Exercise:
Please return exactly the lines from the beginning of the listing up to and including the line with "As of yesterday", with no pictures.

Information:
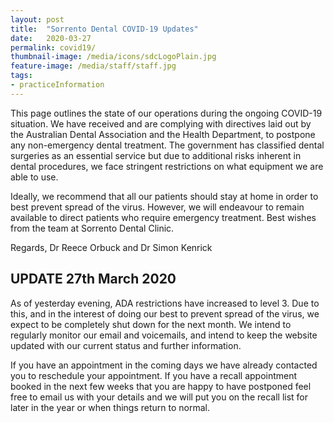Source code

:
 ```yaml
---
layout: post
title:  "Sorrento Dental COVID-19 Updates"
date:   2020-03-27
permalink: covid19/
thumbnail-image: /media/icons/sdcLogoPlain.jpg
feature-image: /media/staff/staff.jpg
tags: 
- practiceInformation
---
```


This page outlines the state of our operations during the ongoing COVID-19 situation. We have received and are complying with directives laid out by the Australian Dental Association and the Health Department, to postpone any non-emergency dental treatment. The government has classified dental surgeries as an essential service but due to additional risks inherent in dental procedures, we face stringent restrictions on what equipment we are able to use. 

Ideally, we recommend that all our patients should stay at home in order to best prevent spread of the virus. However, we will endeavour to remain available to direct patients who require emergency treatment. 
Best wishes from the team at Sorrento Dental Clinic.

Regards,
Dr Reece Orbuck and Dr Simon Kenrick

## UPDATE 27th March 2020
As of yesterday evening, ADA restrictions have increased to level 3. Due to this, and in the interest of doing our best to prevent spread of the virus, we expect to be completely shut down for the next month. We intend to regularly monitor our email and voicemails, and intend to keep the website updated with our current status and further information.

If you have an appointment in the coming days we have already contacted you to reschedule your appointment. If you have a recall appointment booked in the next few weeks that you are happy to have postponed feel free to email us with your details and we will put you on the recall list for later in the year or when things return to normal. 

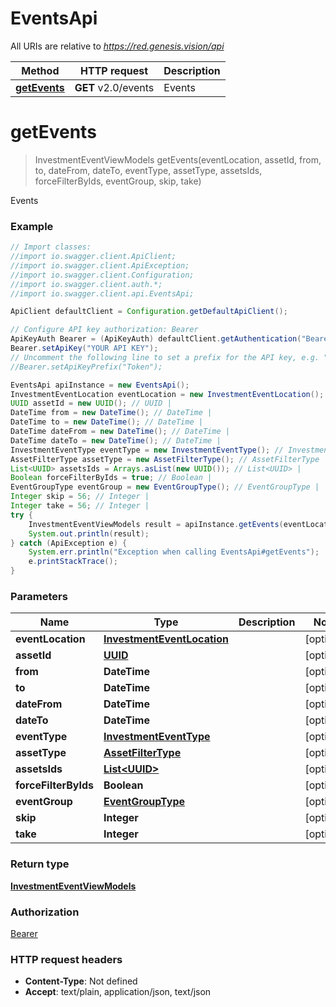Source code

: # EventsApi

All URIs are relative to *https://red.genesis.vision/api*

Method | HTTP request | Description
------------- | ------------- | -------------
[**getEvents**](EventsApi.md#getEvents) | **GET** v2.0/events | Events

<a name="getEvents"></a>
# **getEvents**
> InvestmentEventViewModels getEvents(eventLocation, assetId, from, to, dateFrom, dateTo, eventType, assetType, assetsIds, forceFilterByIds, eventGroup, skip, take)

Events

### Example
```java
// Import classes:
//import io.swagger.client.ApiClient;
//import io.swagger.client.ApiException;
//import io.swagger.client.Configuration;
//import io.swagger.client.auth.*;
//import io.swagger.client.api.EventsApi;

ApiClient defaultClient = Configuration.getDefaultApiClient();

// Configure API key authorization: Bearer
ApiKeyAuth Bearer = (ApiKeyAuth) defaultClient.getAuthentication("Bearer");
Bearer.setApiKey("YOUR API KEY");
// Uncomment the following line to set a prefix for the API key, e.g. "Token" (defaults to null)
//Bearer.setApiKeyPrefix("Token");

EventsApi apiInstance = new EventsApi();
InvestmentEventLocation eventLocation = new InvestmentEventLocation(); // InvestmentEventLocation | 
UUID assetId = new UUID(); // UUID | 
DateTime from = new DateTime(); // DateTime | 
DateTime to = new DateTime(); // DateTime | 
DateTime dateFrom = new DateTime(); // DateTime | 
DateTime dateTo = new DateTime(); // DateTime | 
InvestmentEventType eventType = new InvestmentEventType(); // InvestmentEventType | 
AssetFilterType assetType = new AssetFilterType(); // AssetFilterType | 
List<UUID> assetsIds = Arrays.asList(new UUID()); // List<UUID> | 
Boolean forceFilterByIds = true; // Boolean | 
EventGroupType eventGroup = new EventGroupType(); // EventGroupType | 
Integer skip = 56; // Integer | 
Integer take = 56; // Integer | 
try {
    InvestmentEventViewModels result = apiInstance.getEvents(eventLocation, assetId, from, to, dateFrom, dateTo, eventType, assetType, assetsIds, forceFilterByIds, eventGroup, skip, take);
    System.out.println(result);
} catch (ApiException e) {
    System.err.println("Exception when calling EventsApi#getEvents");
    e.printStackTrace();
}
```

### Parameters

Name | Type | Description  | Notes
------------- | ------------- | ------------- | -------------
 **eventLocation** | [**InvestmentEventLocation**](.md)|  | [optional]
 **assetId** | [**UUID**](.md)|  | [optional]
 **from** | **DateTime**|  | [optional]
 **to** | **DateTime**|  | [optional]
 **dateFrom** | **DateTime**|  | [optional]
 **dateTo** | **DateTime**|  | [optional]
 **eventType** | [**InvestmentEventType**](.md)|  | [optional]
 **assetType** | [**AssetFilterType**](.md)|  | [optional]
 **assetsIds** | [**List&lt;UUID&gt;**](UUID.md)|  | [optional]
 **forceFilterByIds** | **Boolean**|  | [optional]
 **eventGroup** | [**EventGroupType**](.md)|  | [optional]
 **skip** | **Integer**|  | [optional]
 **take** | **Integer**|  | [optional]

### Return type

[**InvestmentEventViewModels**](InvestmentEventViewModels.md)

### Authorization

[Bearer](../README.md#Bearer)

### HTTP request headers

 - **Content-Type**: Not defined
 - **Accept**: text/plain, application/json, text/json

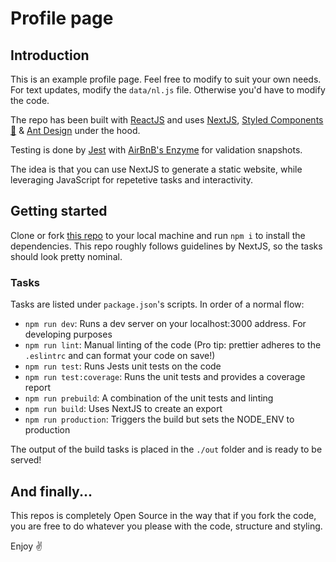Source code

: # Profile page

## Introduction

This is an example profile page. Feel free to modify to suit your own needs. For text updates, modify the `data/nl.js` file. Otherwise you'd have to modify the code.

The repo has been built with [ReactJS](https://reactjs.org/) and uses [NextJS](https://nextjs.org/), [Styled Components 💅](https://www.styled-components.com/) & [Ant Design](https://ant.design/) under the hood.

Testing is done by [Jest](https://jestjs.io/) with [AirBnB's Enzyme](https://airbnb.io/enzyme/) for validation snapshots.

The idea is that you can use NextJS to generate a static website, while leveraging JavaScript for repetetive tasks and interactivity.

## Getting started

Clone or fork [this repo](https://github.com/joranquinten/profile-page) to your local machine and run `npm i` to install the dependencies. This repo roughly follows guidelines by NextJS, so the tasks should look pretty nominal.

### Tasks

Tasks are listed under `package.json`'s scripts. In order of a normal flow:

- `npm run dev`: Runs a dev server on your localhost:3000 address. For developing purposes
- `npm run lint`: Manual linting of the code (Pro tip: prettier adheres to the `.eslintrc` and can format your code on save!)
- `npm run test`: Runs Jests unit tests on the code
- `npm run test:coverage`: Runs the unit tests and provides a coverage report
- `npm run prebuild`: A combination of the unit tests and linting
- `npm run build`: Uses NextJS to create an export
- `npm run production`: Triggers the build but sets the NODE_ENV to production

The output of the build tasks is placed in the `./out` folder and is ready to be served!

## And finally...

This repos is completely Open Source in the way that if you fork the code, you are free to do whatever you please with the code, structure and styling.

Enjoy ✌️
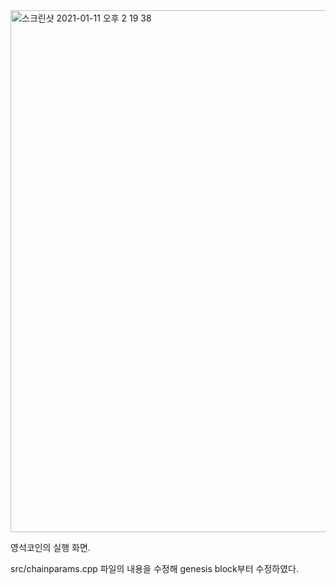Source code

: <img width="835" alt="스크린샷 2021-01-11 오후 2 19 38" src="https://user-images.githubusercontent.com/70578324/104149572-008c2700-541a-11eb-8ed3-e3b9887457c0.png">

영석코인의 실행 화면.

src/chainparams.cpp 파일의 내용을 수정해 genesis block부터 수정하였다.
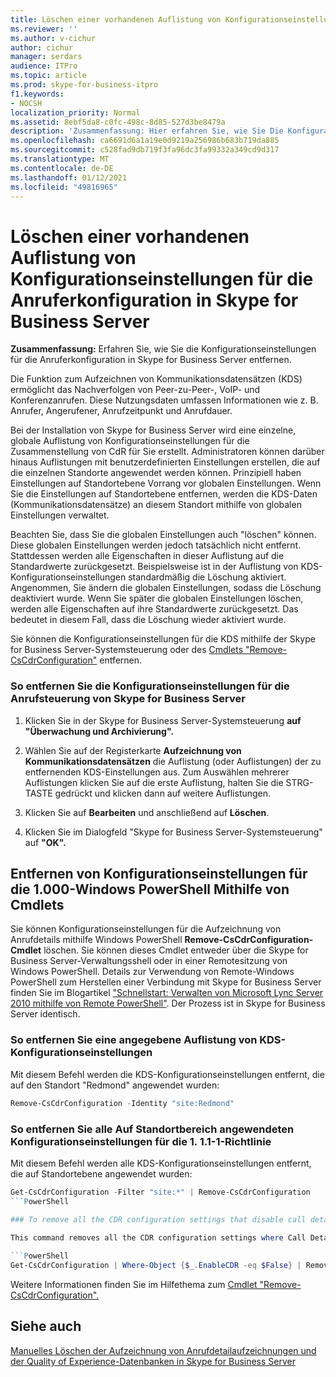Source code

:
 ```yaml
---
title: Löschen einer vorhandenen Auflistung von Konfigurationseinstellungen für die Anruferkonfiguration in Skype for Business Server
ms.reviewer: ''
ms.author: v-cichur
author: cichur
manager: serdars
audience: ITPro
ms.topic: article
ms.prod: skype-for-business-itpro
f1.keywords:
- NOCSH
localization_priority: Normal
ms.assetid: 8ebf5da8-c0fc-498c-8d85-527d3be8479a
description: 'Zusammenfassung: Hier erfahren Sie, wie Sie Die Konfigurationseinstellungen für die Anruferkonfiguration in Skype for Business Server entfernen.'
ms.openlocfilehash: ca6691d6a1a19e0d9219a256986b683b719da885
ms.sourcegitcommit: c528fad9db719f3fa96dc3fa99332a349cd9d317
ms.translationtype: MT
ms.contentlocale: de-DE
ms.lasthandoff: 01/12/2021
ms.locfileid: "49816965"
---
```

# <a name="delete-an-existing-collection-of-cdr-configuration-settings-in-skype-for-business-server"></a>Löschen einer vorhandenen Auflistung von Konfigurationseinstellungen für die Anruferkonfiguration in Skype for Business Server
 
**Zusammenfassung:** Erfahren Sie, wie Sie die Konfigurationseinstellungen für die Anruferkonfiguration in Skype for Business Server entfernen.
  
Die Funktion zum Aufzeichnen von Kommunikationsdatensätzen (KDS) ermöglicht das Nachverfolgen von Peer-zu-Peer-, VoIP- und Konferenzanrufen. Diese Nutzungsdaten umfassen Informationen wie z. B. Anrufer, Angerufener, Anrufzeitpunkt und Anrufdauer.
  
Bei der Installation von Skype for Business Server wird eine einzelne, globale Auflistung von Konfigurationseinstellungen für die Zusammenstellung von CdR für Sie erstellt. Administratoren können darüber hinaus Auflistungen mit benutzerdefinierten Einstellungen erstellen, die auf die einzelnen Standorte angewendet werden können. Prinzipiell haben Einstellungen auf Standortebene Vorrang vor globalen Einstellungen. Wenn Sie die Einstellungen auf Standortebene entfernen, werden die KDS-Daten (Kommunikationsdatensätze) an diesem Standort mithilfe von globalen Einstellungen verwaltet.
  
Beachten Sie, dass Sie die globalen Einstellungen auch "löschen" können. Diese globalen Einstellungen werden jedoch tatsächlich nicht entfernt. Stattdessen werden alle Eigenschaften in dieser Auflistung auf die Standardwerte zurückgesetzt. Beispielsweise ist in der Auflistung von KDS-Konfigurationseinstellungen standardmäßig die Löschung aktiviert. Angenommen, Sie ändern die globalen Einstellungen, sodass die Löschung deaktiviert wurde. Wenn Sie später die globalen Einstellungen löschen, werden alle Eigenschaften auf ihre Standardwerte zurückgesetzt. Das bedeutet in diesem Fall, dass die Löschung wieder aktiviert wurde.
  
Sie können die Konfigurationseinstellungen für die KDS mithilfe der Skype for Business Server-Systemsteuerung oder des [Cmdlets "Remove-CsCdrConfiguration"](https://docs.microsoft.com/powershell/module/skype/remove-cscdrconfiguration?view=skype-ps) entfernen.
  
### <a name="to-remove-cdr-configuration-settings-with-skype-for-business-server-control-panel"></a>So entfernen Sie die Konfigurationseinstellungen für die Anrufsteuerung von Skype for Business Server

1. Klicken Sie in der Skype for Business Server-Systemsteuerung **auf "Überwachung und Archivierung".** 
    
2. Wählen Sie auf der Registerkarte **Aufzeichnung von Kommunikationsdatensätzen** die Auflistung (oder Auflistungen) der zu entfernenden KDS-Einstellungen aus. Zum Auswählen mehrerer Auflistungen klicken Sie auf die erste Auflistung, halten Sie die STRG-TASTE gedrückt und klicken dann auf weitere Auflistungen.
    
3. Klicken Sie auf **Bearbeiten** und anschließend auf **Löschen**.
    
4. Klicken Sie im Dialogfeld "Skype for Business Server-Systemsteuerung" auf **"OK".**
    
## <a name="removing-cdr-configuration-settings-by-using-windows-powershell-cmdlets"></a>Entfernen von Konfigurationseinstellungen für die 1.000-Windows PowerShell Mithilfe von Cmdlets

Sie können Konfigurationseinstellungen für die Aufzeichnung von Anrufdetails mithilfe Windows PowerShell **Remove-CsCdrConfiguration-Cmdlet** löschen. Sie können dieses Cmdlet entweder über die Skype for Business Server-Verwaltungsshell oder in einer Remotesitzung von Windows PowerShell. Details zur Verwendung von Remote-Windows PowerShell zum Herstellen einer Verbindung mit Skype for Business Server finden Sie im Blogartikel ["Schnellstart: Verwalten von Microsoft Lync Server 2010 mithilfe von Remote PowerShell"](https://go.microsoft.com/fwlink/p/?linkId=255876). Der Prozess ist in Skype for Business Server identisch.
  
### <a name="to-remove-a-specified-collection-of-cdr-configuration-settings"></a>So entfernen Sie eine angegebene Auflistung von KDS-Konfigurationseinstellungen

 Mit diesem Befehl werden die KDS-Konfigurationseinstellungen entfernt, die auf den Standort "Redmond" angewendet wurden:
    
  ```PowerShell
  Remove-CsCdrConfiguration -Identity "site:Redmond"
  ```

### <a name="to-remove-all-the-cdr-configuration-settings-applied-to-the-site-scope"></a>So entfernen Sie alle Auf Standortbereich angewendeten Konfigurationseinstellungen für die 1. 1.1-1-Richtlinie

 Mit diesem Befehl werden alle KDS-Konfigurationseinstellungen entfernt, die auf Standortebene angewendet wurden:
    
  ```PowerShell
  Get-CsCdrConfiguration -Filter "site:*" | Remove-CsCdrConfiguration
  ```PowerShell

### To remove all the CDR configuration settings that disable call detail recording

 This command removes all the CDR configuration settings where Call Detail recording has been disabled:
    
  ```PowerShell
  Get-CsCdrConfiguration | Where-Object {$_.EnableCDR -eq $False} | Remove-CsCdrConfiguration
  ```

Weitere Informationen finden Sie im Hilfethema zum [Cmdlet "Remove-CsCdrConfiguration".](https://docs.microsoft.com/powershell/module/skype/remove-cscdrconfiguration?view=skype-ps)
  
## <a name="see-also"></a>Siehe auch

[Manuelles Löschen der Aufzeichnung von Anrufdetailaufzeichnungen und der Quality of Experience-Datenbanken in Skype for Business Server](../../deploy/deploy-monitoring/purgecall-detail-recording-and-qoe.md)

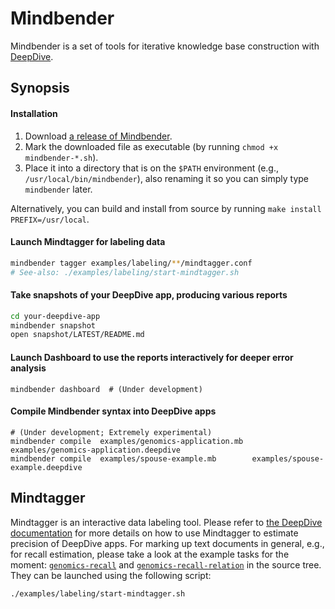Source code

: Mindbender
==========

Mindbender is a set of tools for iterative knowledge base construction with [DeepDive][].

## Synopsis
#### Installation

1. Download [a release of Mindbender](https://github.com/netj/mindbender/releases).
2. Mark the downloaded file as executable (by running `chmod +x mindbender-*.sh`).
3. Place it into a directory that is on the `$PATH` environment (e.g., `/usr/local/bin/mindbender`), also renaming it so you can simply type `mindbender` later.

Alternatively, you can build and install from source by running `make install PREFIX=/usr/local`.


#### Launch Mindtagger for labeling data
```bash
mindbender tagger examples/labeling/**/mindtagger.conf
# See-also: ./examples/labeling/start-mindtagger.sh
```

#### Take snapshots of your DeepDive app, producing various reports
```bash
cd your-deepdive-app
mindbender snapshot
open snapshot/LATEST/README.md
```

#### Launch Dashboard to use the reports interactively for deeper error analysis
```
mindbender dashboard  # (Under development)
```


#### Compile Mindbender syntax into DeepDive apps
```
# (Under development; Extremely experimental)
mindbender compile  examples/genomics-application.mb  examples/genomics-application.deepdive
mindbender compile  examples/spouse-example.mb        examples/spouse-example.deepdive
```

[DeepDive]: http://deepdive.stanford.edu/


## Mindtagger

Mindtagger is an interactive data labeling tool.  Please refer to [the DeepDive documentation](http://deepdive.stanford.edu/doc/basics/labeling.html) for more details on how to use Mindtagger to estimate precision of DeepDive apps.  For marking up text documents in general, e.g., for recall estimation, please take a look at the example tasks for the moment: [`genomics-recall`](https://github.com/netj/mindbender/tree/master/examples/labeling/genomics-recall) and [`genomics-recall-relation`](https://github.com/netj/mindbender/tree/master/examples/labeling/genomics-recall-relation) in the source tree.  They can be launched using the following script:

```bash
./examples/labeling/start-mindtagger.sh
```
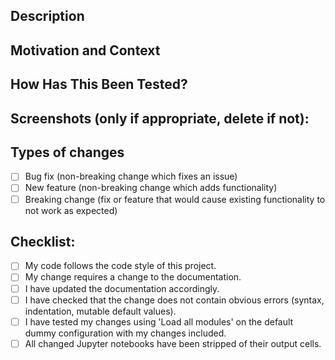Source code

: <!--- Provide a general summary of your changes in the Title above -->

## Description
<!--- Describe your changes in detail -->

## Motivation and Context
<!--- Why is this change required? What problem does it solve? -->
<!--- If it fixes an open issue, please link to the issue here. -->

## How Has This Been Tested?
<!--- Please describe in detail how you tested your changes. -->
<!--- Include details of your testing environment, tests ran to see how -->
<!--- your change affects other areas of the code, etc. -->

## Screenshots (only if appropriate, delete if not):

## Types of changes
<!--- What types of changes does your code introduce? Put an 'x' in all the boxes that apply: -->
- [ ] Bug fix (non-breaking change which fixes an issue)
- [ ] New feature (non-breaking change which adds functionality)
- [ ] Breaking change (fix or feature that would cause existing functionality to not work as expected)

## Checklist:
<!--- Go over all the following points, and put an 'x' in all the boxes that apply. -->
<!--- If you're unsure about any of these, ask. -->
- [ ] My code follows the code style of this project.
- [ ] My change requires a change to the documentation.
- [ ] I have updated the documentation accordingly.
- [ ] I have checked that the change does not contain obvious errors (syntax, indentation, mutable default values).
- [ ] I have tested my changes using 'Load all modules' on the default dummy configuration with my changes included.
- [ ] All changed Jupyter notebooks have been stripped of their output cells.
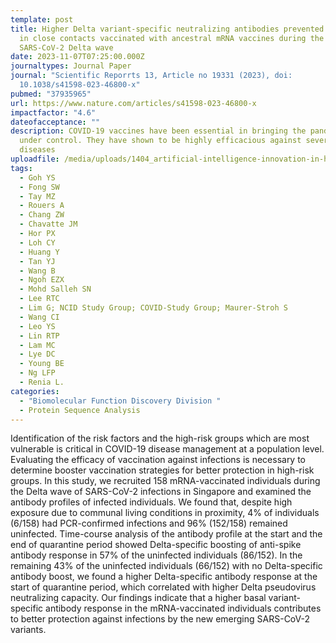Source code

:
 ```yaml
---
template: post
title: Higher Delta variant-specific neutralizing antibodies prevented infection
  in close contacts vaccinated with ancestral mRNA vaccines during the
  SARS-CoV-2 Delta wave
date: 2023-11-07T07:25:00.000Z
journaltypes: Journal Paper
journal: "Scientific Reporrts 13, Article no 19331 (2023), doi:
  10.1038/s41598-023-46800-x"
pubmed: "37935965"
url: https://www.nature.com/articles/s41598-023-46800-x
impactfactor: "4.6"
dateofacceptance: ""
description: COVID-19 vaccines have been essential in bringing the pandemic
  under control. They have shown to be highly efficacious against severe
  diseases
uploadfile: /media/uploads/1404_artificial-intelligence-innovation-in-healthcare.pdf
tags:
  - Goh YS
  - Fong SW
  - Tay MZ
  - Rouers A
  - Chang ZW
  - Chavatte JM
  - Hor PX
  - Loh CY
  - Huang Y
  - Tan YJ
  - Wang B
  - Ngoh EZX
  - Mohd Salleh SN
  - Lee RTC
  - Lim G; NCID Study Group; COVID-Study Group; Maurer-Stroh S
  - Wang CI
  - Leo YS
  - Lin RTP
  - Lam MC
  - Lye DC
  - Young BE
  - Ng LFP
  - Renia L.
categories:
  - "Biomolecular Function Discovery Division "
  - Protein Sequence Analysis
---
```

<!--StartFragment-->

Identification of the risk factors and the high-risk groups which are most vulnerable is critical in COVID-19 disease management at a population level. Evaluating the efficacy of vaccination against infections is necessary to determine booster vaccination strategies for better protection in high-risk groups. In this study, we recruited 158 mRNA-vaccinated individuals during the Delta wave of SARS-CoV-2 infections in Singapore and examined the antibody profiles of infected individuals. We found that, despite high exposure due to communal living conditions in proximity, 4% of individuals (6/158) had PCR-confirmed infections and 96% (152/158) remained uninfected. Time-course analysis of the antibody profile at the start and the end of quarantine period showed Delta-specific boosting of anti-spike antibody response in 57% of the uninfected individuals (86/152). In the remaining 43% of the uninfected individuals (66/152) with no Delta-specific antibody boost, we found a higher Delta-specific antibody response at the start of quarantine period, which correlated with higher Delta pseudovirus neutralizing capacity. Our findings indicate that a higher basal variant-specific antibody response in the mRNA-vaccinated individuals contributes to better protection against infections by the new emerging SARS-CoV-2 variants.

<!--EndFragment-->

Written answer:
Source code

:
 ```yaml
---
layout: post
title:  "Sorrento Dental COVID-19 Updates"
date:   2020-03-27
permalink: covid19/
thumbnail-image: /media/icons/sdcLogoPlain.jpg
feature-image: /media/staff/staff.jpg
tags: 
- practiceInformation
---
```


This page outlines the state of our operations during the ongoing COVID-19 situation. We have received and are complying with directives laid out by the Australian Dental Association and the Health Department, to postpone any non-emergency dental treatment. The government has classified dental surgeries as an essential service but due to additional risks inherent in dental procedures, we face stringent restrictions on what equipment we are able to use. 

Ideally, we recommend that all our patients should stay at home in order to best prevent spread of the virus. However, we will endeavour to remain available to direct patients who require emergency treatment. 
Best wishes from the team at Sorrento Dental Clinic.

Regards,
Dr Reece Orbuck and Dr Simon Kenrick

## UPDATE 27th March 2020
As of yesterday evening, ADA restrictions have increased to level 3. Due to this, and in the interest of doing our best to prevent spread of the virus, we expect to be completely shut down for the next month. We intend to regularly monitor our email and voicemails, and intend to keep the website updated with our current status and further information.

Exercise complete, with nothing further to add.